Veröffentlicht: 21.10.2018
Für heute hatten wir den Besuch einer Mittagszeremonie im Cao Dai Tempel geplant, der etwas außerhalb der Stadt liegt. Dieser Tempel ist das religiöse Zentrum der friedlichen Cao Dai Sekte, einer Hybridreligion, die in Kriegszeiten entstand und Elemente des Buddhismus, des Christentums und des Konfuzianismus enthält. Diese Mischung ist an sich schon merkwürdig, jedoch wurde dies auch durch die Architektur des Tempels hervorgehoben. Mit zwei Türmen und einem großen Hauptschiff ähnelte die grobe Struktur sehr an eine christliche Kirche, allerdings war die Gestaltung mit einer Farbexplosion, sich um Säulen windenden Drachen und starrenden Augen geradezu schon kitschig und man fühlte sich beim Eintritt so, als ob man nun ein asiatisches Kinderspielhaus betreten würde.
Die Zeremonie an sich durften wir von einem Balkon aus beobachten. Alles verlief in einem strengen Ablauf, wobei immer jeder zu wissen schien, wo er wann zu stehen und zu knien hat und sich so eine feste Struktur bilden konnte.
Wir durften ungefähr eine halbe Stunde zusehen, worauf wir hinaus geschickt wurden und uns zu den Cu Chi Tunneln aufmachten. Diese bilden ein System mit insgesamt mehr als 200 Kilometern Tunnel, das sich über eine riesige Fläche erstreckte und bis zu 17.000 Menschen beherbergte, die vor den Bombenschlägen der US-Truppen Schutz suchten. Diese marschierten als kapitalistische Macht 1955 in das kommunistische Vietnam ein, um ihr System dort durchzusetzen.
Dabei forderte das Unternehmen auf Seite der Vietnamesen fünf Millionen Tote.

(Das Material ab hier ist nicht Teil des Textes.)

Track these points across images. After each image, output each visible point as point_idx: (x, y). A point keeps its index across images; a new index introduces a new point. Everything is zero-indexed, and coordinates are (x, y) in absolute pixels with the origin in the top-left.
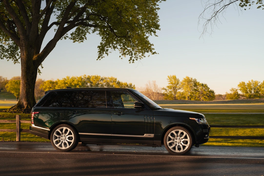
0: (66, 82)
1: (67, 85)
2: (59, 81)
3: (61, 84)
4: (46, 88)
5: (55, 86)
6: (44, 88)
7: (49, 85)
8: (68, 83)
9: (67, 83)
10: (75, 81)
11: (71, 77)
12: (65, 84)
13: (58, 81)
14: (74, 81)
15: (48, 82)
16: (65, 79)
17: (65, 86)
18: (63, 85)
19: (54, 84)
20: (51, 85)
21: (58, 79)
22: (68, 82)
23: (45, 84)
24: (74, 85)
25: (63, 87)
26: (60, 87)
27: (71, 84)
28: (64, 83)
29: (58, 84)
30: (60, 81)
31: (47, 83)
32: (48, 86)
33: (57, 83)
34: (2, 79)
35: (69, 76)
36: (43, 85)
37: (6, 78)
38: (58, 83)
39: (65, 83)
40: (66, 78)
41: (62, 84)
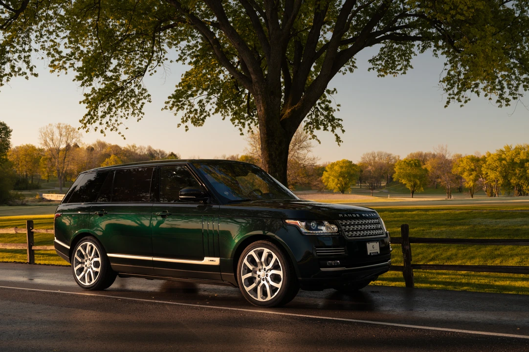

Gegraben wurden diese Schächte dabei nicht mit Maschinen sondern mit Hacke und Körben, da Explosionen schlichtweg zu laut waren und den Feind informiert hätten. Die Tunnel waren nach Funktionalität geordnet: Küchen, Waffen- und Warenlager, Schlafräume, Besprechungsstationen und Kampftunnel. Die eigentlichen Räume waren zwar klein, man konnte aber, im Gegensatz zu den Tunneln, darin wenigstens stehen. Durch diese Tunnel musste man sich teils gebückt teils kriechend fortbewegen, manchmal in völliger Dunkelheit. Dort mehrere Monate zu verbringen, muss schrecklich gewesen sein, zumal dort auch Kinder untergebracht oder sogar geboren wurden.
Nachdem wir durch mehrere Tunnel gekrochen waren, stand noch ein reichhaltiges Essen vor uns: Tapioka, eine Pflanze mit essbaren Wurzeln, die hauptsächlich nach ungekochter Kartoffel schmeckte, aber Hauptnahrungsmittel in der Kriegszeit war.
Insgesamt waren auch die Tunnel wieder ein sehr interessanter Ort, jedoch war auch dieser mit großem Unglück verbunden, denn von den 17.000 Menschen, die die Tunnel beherbergten, überlebten nur 3.000 den Vietnamkrieg und das auch nur mit einem seelischen Trauma. Heute sei dieser Ort, laut eines Guides, allerdings kein Ort der Rache mehr, sondern ein Ort, um zusammen zu kommen und den Frieden zu wahren.